Collection entries:
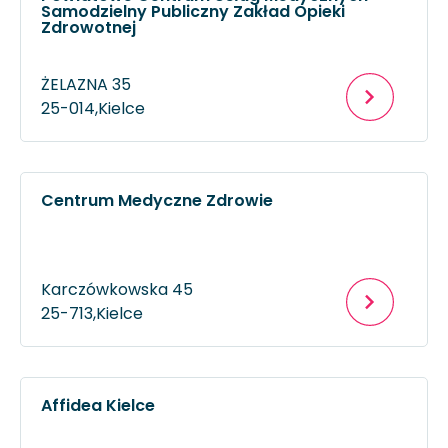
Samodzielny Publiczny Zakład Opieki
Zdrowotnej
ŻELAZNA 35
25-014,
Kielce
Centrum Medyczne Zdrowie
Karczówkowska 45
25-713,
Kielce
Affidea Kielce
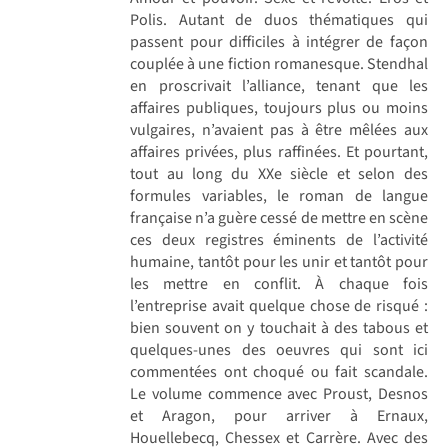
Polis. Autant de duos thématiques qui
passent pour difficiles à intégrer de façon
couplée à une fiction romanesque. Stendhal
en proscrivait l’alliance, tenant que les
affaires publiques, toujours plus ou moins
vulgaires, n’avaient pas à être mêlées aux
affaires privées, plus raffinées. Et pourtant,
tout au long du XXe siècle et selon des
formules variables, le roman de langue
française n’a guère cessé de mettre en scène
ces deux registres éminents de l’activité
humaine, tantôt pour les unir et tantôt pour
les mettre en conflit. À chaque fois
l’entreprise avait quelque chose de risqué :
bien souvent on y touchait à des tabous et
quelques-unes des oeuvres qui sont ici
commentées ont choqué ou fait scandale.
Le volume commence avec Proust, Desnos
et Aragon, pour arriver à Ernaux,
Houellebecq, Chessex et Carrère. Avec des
---
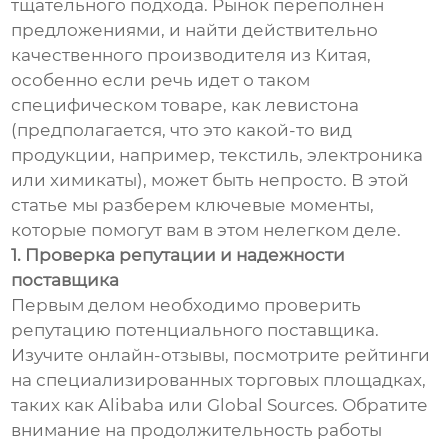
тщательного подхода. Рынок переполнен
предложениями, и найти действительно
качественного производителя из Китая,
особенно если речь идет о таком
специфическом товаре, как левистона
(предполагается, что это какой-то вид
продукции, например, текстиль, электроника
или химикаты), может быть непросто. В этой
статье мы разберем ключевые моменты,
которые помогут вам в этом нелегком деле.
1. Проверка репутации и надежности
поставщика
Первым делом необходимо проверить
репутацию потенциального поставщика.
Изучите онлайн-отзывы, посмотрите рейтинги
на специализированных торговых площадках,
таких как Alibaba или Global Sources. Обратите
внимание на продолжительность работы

=== DESCRIPTION OF THE TASK ===
Could you quote, word for word, the passage in the entries above that opens with the line containing "Polis. Autant de duos thématiques qui" and closes with the line containing "Houellebecq, Chessex et Carrère. Avec des", with both of those lines included?

=== OUTPUT FOR THIS TASK ===
Polis. Autant de duos thématiques qui
passent pour difficiles à intégrer de façon
couplée à une fiction romanesque. Stendhal
en proscrivait l’alliance, tenant que les
affaires publiques, toujours plus ou moins
vulgaires, n’avaient pas à être mêlées aux
affaires privées, plus raffinées. Et pourtant,
tout au long du XXe siècle et selon des
formules variables, le roman de langue
française n’a guère cessé de mettre en scène
ces deux registres éminents de l’activité
humaine, tantôt pour les unir et tantôt pour
les mettre en conflit. À chaque fois
l’entreprise avait quelque chose de risqué :
bien souvent on y touchait à des tabous et
quelques-unes des oeuvres qui sont ici
commentées ont choqué ou fait scandale.
Le volume commence avec Proust, Desnos
et Aragon, pour arriver à Ernaux,
Houellebecq, Chessex et Carrère. Avec des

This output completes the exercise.